I was saddened to read about the Templeton HOA’s ruling against Scott Elementary student Vidia Hurdowar and her chickens. I live in the same area but am not part of that HOA. My children also attend Scott and are in the third and fifth grades. We have three chickens in our backyard and a nice coop my husband built. We would be happy to take in Vidia’s chickens and she could come visit them anytime.
I have never lived in an HOA neighborhood and I never will. There are just too many horror stories about the power and control busy bodies for me to even consider such a place. Here is just one more story about one more HOA that is negative.
How can you call chickens “farm animals” when they are allowed by city regulations? The city doesn’t allow “farm animals” either, but we can have chickens! I’d argue this point. That chickens are not farm animals. They are regulated by the city under the same ordinances that regulate numbers of dogs and cats a resident can have on a property. This is ridiculous and I would fight it.
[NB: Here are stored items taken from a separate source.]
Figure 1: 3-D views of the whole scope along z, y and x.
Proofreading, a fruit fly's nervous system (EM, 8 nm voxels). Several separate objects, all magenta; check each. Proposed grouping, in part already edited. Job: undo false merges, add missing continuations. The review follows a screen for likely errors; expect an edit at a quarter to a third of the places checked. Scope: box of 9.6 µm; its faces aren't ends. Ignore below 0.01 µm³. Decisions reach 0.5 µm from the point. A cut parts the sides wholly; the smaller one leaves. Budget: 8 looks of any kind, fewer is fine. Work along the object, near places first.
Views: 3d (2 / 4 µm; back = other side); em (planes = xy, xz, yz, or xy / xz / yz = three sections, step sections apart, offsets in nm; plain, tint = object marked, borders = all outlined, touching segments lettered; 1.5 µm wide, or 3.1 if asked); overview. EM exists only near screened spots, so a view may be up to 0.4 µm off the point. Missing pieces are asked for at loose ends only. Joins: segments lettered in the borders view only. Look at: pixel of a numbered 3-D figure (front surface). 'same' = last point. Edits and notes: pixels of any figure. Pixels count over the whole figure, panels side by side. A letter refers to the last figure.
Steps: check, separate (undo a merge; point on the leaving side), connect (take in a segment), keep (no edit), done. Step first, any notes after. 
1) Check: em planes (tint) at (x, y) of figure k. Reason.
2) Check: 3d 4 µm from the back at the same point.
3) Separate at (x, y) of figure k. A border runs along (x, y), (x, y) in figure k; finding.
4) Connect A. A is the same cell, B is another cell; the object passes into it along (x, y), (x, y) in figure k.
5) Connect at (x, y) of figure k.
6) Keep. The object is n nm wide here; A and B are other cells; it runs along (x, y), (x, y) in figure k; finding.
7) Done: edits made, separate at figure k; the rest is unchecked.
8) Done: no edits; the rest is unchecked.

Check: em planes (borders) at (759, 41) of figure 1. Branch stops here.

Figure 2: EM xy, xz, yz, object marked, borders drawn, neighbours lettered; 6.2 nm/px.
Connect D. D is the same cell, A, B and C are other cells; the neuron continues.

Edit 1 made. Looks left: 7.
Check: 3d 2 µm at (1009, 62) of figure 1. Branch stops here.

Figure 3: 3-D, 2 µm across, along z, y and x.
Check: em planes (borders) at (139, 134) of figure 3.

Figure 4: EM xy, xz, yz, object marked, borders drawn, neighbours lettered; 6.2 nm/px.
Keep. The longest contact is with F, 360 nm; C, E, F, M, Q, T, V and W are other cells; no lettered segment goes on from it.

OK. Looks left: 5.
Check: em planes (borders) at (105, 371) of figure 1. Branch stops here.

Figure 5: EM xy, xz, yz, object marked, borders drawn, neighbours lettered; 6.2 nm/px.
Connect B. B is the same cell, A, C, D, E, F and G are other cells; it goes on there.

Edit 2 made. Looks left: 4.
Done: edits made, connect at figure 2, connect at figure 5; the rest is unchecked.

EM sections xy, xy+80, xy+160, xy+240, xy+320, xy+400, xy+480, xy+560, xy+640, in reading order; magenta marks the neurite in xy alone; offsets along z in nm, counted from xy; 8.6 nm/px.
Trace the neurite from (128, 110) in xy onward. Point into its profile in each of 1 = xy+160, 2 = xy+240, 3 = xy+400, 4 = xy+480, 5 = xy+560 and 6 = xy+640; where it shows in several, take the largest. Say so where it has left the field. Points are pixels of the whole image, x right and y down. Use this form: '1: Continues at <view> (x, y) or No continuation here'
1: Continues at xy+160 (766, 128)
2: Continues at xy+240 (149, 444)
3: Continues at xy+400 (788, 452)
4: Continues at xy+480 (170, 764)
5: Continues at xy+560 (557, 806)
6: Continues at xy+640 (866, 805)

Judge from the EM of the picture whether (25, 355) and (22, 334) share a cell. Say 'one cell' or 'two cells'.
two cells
“Farm animals” is synonymous with “livestock,” which does not include chickens. The family could push for the HOA to define “farm animals,” and suggest they consider using city regulations as a guideline for regulations within the HOA, saying that the term “farm animal” does not inherently apply to chickens.
I advise that they get a clip board and gather signatures of neighbors who would support either following City Code with regard to farm animals or revising the covenant to allow certain animals such as chickens, ducks, and rabbits. Bring copies the petition to the HOA Board and attend the next meeting or request a special meeting.
Richard, in ref to your suggestion that the get a petition signed…it’s almost inmpossbile to do it in these communities now because they are so large. one community has 3000+ homes…it is impossbile to get 66% of them to agree on anything. and the 66% is required to have change…it’s daunting to change things.
In Washington State HOAs hold no water. Every time an HOA has gone to court they have lost and had to pay the defendants lawyer’s fees and usually damages. Personally, I would find out who complained and make their life a miserable hell.